Start of The data
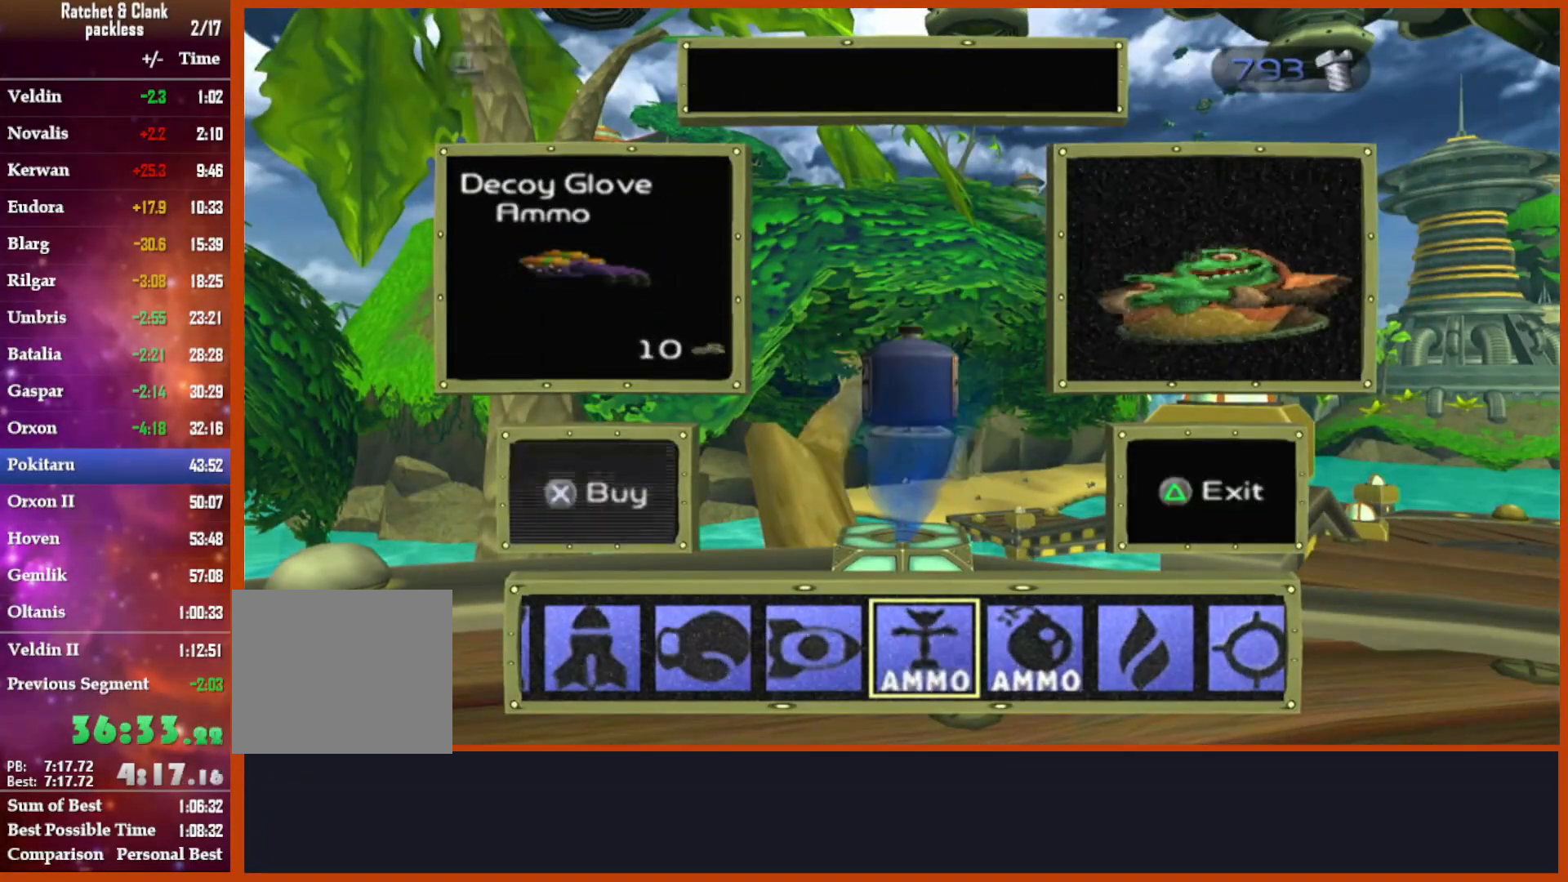
{"buttons": [], "left_stick": "center", "right_stick": "center", "events": []}
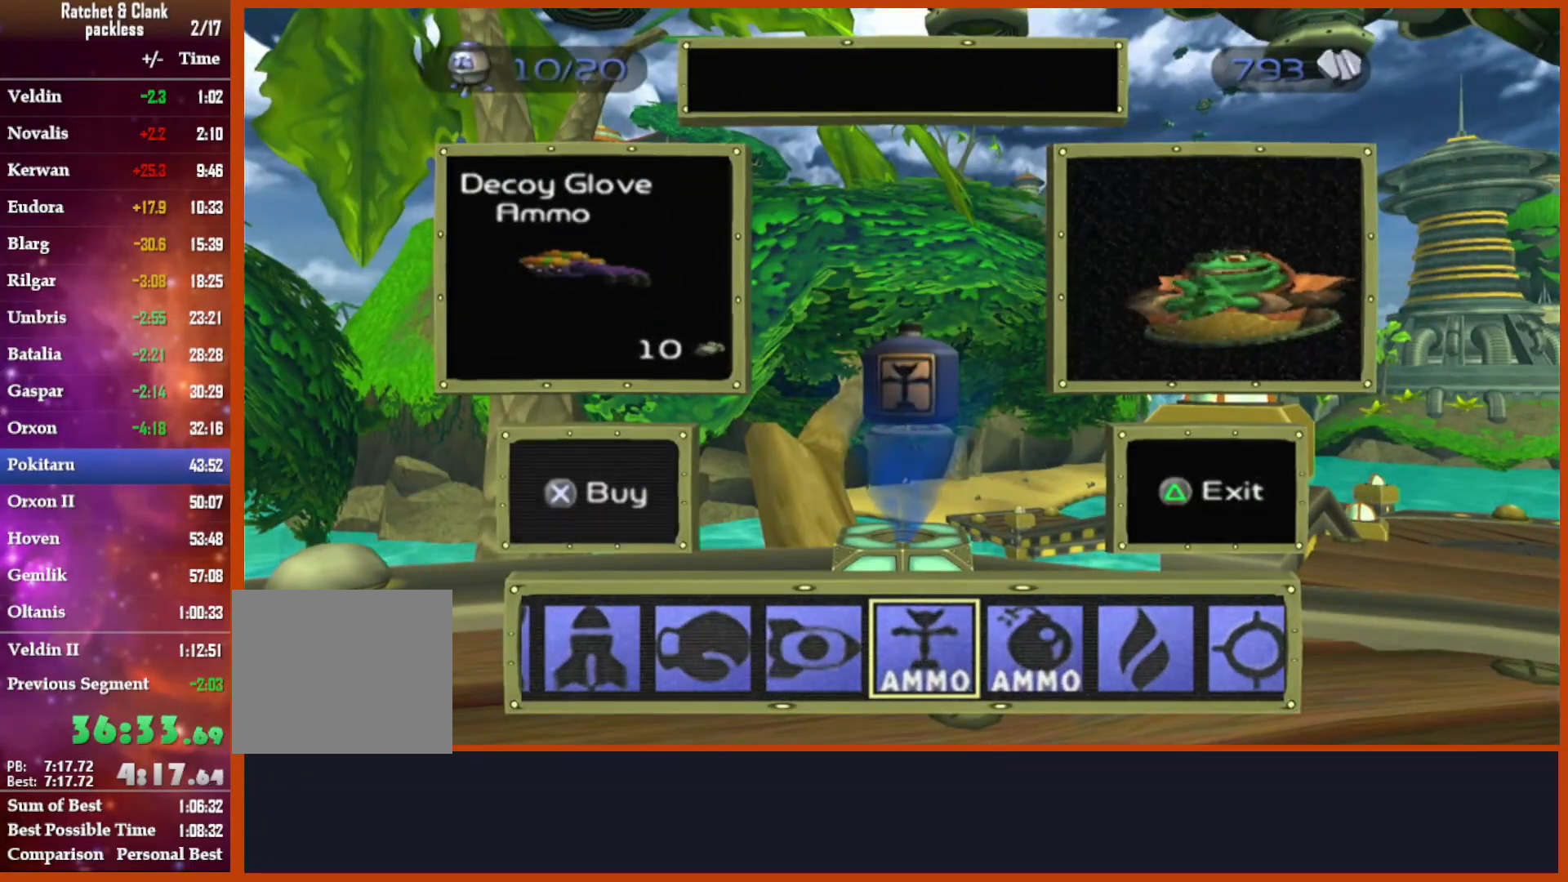
{"buttons": ["TRIANGLE"], "left_stick": "center", "right_stick": "center", "events": [[400, "TRIANGLE", "down"]]}
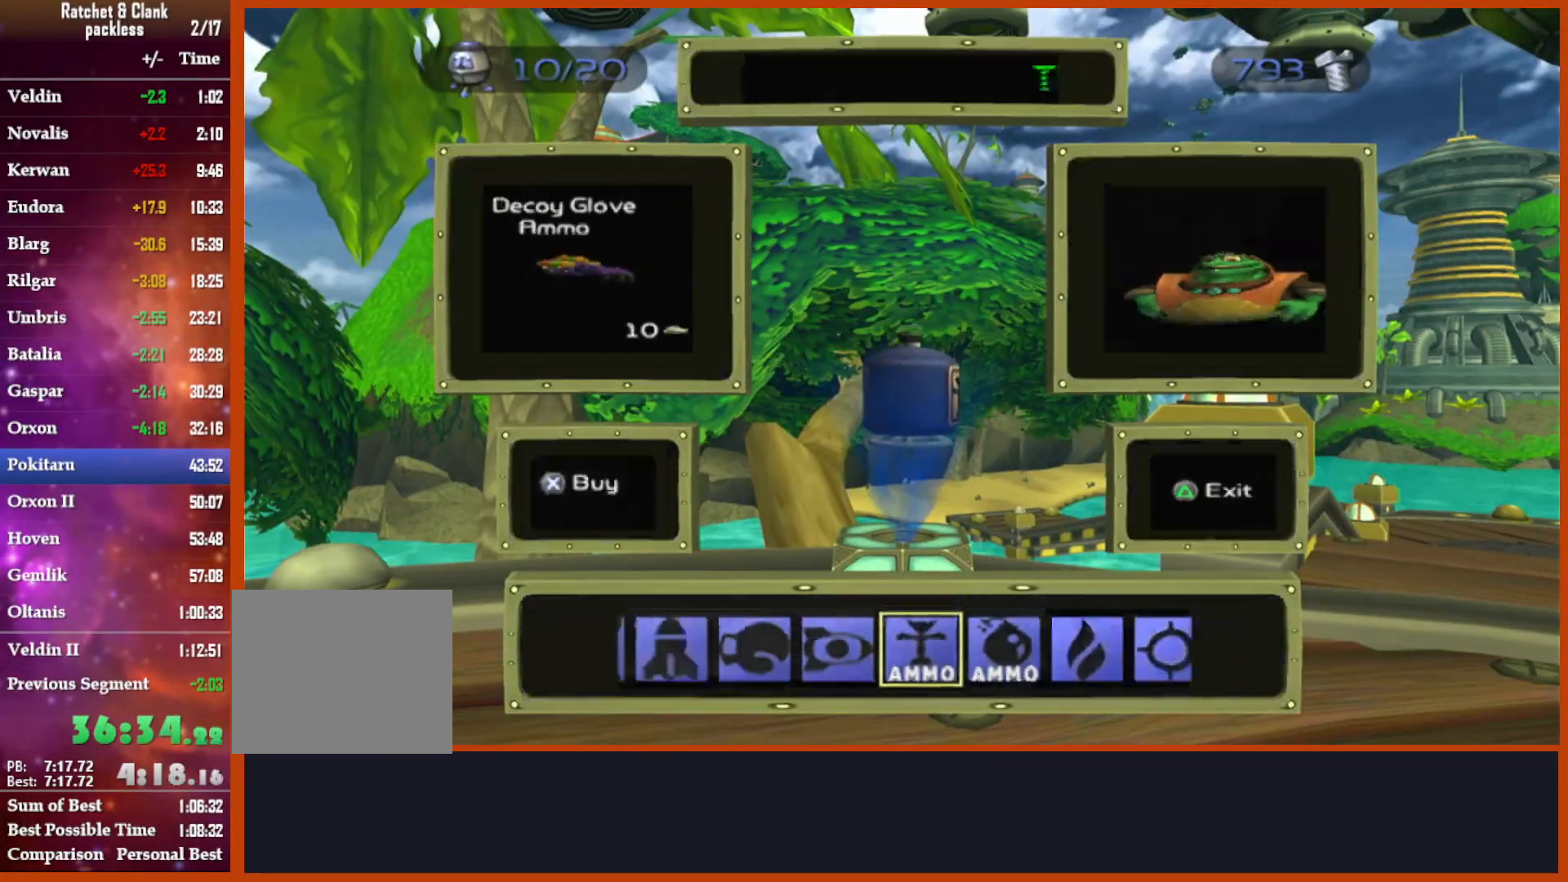
{"buttons": [], "left_stick": "left", "right_stick": "down-left", "events": [[50, "TRIANGLE", "up"], [133, "left_stick", "left"], [250, "right_stick", "down-left"]]}
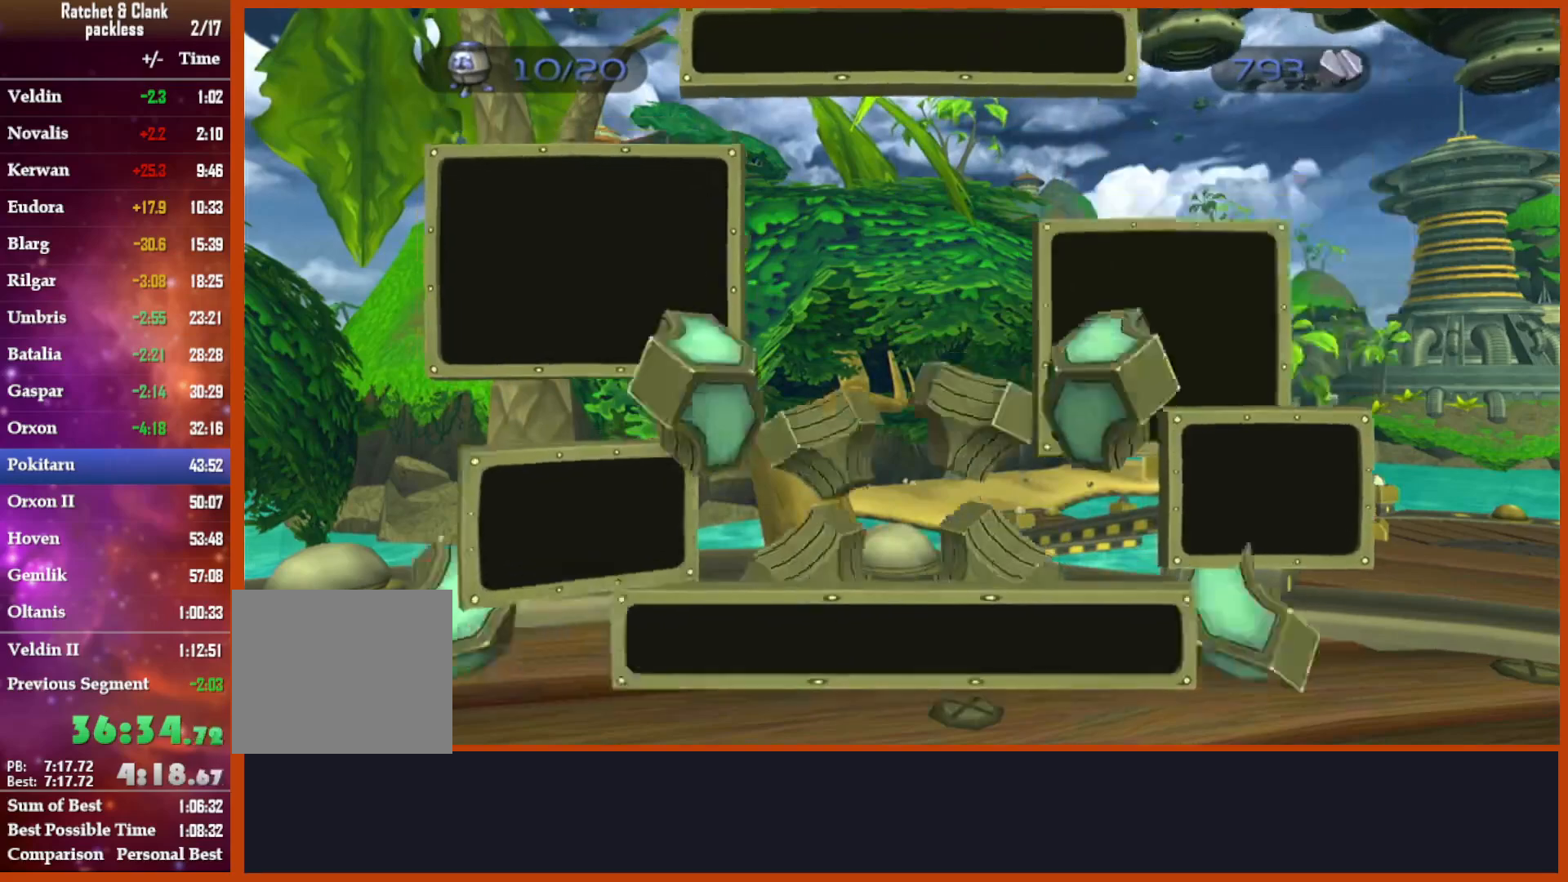
{"buttons": [], "left_stick": "up-left", "right_stick": "center", "events": [[350, "left_stick", "up-left"], [450, "right_stick", "center"]]}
End of The data
▶ **Activity**: Would you please work out how many lines of the data hold "center"? Reply with the number alone.

▶ **Exercise output**: 3